TEXT PASSAGE:
- - - - -

Arduino Nano Pinout Guide: Power Pins, I/O Mapping & Easy Wiring Examples

Introduction

If you have spent even a little time tinkering or working with electronics components, chances you have met with the Arduino Nano and Arduino Nano pinout. It doesn’t scream for attention to look particularly fancy and eye-catching, but that’s the magic of it. This tiny board has earned a quiet reputation as a go-to companion in school projects, weekend experiments, and even some surprisingly advanced prototypes. Small, easy to handle, and ready for anything. 

Over time, the trend has clearly shifted toward these Arduino Nano compact boards. You’re no longer dealing with oversized setups just to read a sensor or push some data over WiFi. Developers want gear that’s lean, efficient, and gets the job done without soaking up power or space. That’s where boards like the Nano shine.

That said, one common trap many fall into? The pins. They’re not all the same, and misusing them can send you into a spiral of weird behaviors and silent errors. Blow a power pin or connect something to the wrong I2C line, and suddenly nothing works and you’re left scratching your head.

This board supports a bunch of features digital I/O, analog reads, UART, SPI, I2C you name it. But using them well isn’t about memorizing acronyms. It’s about knowing when and why to tap into certain lines based on the job at hand. Whether it’s a tiny wearable or a home-brewed smart device, picking the wrong pin can throw everything off.

- - - - -

ENTRIES SUPPLIED:
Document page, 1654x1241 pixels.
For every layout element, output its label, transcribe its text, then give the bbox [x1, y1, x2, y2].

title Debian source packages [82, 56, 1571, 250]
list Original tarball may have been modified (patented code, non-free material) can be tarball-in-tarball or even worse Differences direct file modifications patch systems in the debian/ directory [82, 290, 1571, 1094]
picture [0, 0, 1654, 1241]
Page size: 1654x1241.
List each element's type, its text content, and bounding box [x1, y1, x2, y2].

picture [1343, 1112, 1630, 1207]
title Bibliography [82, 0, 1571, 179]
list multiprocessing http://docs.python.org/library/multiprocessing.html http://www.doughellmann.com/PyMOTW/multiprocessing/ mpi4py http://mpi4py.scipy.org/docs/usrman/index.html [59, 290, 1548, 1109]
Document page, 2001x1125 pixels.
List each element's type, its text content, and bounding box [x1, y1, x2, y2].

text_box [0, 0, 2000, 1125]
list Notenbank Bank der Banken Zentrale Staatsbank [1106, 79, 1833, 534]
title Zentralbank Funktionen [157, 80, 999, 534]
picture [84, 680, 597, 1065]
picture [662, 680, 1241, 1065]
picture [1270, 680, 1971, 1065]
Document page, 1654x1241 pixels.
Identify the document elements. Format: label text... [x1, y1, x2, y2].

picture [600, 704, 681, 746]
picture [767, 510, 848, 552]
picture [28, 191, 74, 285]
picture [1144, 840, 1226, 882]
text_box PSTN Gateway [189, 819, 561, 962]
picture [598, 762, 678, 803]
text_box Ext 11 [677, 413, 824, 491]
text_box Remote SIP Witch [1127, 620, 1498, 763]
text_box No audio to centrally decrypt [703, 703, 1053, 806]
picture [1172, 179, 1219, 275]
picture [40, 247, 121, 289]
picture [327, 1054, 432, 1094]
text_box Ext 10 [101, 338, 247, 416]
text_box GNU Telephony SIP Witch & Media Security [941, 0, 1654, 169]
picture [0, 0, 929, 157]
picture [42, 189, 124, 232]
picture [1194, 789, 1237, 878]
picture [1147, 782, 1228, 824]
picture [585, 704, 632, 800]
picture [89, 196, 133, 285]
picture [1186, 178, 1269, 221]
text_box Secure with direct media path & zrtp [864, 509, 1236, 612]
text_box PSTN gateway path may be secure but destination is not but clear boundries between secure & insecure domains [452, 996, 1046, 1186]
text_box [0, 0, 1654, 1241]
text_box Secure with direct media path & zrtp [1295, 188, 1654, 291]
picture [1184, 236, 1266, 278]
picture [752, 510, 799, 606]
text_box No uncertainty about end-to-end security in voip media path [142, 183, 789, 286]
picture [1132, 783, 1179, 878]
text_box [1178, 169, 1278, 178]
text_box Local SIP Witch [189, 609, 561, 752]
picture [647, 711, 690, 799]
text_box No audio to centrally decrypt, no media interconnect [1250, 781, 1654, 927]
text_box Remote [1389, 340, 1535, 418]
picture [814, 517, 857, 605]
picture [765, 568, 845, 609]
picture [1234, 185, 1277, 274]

- - - - -

Reproduce the Arduino Nano pinout guide in full, word for word. The listing has no part in this.

SOLUTION BELOW:
Arduino Nano Pinout Guide: Power Pins, I/O Mapping & Easy Wiring Examples

Introduction

If you have spent even a little time tinkering or working with electronics components, chances you have met with the Arduino Nano and Arduino Nano pinout. It doesn’t scream for attention to look particularly fancy and eye-catching, but that’s the magic of it. This tiny board has earned a quiet reputation as a go-to companion in school projects, weekend experiments, and even some surprisingly advanced prototypes. Small, easy to handle, and ready for anything. 

Over time, the trend has clearly shifted toward these Arduino Nano compact boards. You’re no longer dealing with oversized setups just to read a sensor or push some data over WiFi. Developers want gear that’s lean, efficient, and gets the job done without soaking up power or space. That’s where boards like the Nano shine.

That said, one common trap many fall into? The pins. They’re not all the same, and misusing them can send you into a spiral of weird behaviors and silent errors. Blow a power pin or connect something to the wrong I2C line, and suddenly nothing works and you’re left scratching your head.

This board supports a bunch of features digital I/O, analog reads, UART, SPI, I2C you name it. But using them well isn’t about memorizing acronyms. It’s about knowing when and why to tap into certain lines based on the job at hand. Whether it’s a tiny wearable or a home-brewed smart device, picking the wrong pin can throw everything off.